→ **What to do**: Would you please return every line from the listing that contains the word "Dios"?

→ **Given data**:
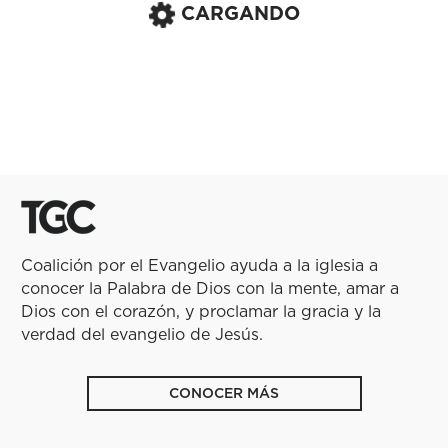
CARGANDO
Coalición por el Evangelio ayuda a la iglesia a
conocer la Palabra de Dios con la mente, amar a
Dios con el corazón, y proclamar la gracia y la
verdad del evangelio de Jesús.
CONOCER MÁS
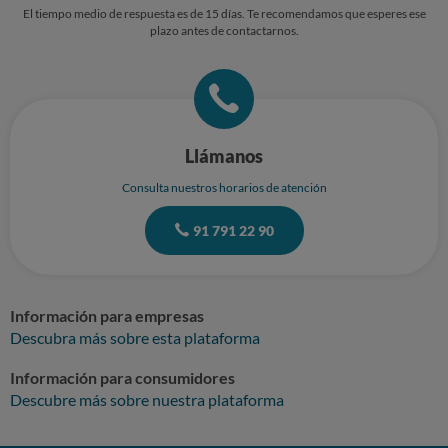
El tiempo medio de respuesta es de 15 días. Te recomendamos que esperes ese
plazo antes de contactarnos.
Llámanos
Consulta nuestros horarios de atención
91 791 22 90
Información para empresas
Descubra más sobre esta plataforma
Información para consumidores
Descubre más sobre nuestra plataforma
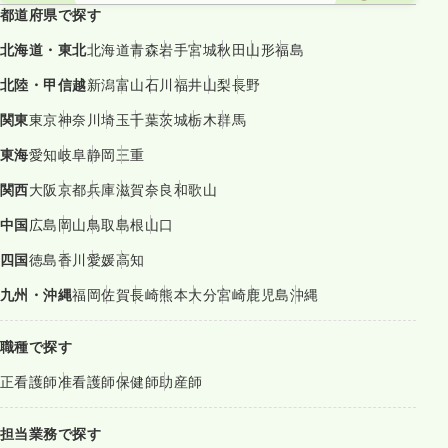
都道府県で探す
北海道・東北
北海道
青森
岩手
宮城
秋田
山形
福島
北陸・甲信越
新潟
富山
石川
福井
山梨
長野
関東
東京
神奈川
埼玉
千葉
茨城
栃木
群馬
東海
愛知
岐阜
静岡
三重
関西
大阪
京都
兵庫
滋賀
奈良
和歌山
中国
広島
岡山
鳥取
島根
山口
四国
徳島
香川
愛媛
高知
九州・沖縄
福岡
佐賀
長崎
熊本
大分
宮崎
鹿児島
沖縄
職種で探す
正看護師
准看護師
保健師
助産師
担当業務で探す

→ **Solution to the problem**:
conocer la Palabra de Dios con la mente, amar a
Dios con el corazón, y proclamar la gracia y la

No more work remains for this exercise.